A complaint made by Princess Beatrice has been upheld by the Independent Press Standards Organisation (IPSO) after the press watchdog decided publishing pictures of the royal in a bikini was an invasion of privacy.

The pictures appeared in an article in June which the Princess said were taken using a long lens camera. As a long lens was used to take the photos, Beatrice says this breaches her right to privacy as she was not in the public eye.

Furthermore, Princess Beatrice was distressed by comments in the article which “made explicit or abusive reference to her appearance”.

The Daily Mail argued that the article was not intrusive and that in fact the photos were taken with a 600mm lens when the boat was only 200m away from the shore. They say that Beatrice could be seen by the naked eye.

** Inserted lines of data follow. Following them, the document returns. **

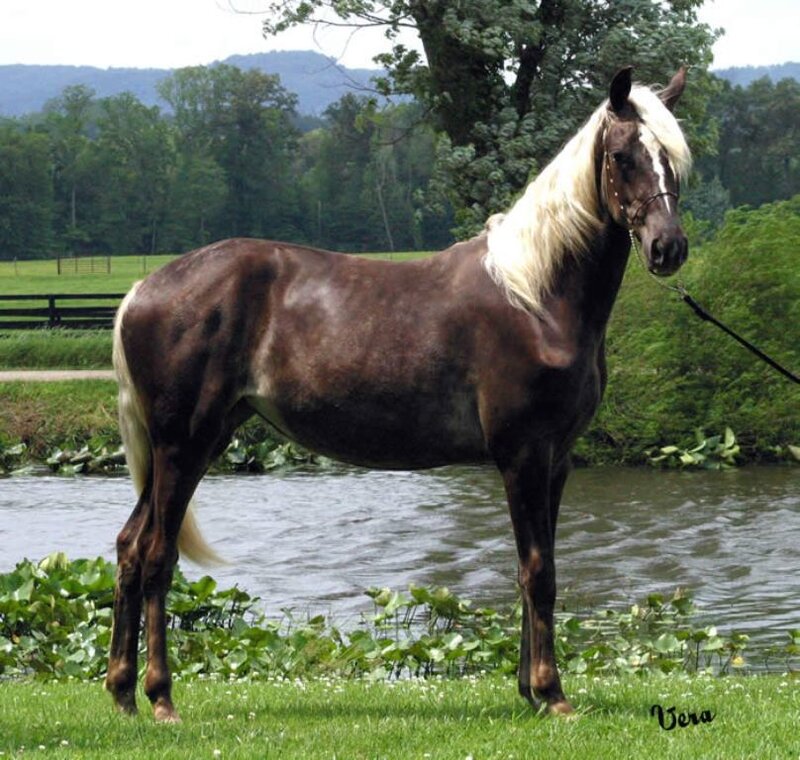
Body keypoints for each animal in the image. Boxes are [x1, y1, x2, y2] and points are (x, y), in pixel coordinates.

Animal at [106, 66, 692, 722]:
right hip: (183, 446)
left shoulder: (557, 461)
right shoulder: (523, 455)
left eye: (673, 158)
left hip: (190, 446)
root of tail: (144, 288)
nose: (667, 248)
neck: (535, 297)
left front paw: (528, 690)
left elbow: (533, 569)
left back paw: (123, 691)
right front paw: (551, 692)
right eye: (622, 156)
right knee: (158, 556)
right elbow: (539, 570)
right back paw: (160, 697)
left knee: (130, 549)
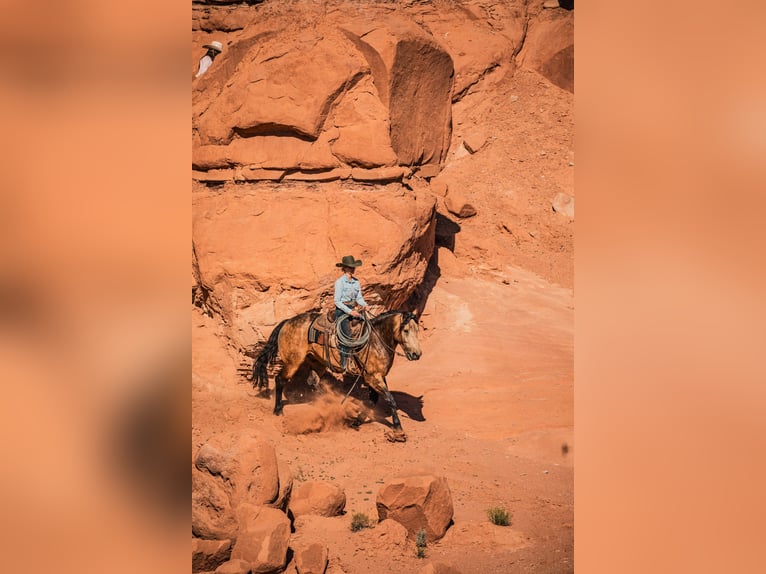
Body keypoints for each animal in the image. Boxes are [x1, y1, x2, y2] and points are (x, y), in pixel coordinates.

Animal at [251, 310, 422, 440]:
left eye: (417, 331)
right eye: (406, 330)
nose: (417, 354)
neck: (375, 341)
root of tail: (287, 322)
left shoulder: (377, 377)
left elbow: (373, 401)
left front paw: (356, 421)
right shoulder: (372, 377)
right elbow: (390, 400)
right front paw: (398, 429)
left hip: (317, 362)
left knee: (313, 381)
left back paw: (330, 402)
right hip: (293, 362)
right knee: (280, 379)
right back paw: (278, 410)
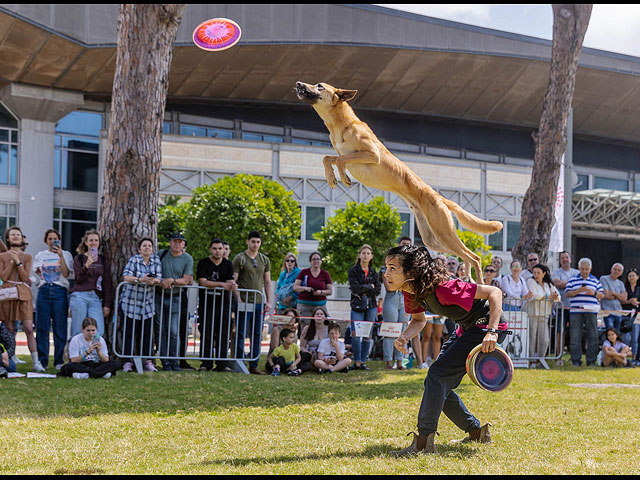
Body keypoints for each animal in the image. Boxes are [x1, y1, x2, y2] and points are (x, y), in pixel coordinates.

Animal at [296, 81, 504, 284]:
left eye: (320, 86)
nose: (298, 84)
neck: (340, 124)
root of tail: (440, 198)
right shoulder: (344, 153)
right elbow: (328, 157)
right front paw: (331, 176)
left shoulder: (373, 155)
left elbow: (340, 159)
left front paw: (343, 176)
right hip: (433, 240)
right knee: (466, 254)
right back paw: (468, 276)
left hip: (443, 232)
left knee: (474, 257)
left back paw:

Whether or not this is the case cannot be proven, however, IPSO upheld Beatrice’s complaint agreeing that the newspaper breached her privacy.

Following the outcome of the complaint, the newspaper has offered to remove photographs on the website, but refuses to publish an apology.

According to IPSO: “The photographs did not show the complainant engaged in any official duties.

“The series of images showed her undressing, preparing to swim, jumping into the sea, swimming, showering, drying herself with a towel, socialising with friends, and applying sun tan lotion to her partner’s shoulders while dressed in a bikini. These were activities which formed part of her private life, and the effect of publication of a large number of images was to show in considerable detail the activities in which she was engaged.

“It was accepted, by the publication, that the boat had been anchored around 200m from the shoreline, and that it had been necessary to use a long lens in order to photograph the complainant.

“The fact that the photographs had been taken with professional equipment but yet were of low quality, and had been cropped prior to submission by the agency, indicated that they had been taken from a considerable distance.

“The committee was not therefore satisfied that the complainant had been identifiable to those on the shore, notwithstanding the fact that it was possible to see the yacht itself with the naked eye, and that there was another boat in the vicinity. The complainant had not been aware that the photographs were being taken.

“The taking and publishing of these photographs of the complainant, wearing a bikini, which the committee noted placed a gratuitous and invasive focus on parts of the complainant’s body which would not ordinarily be subject to public scrutiny, represented a serious intrusion into her privacy.

“As the code makes clear, photographing an individual in such circumstances is unacceptable unless it can be justified in the public interest. The publication had not argued that there was a public interest in the publication of the photographs.

“Rather, it argued that there had been no intrusion, as the complainant had been photographed wearing a bikini in the past and had not complained. The complainant was entitled to be concerned about details of her private life being exposed to scrutiny without her knowledge or consent, and the fact that photographs had previously been published showing her engaged in similar activities did not alter her right to privacy in these specific circumstances.”

This is not the first time British tabloids have been subject to investigation by IPSO over their coverage of the royals, and it certainly won’t be the last.

At the beginning of this year, The Sun falsely claimed that The Queen was in favour of the U.K leaving the European Union. IPSO said that this headline was misleading the public.

More recently, Kensington Palace have had to take action following the continuous harassment of Prince Harry’s girlfriend, Meghan Markle.

In a strongly worded statement released by the Palace, they called out racist and sexist harassment Miss Markle has been subjected to, along with her family.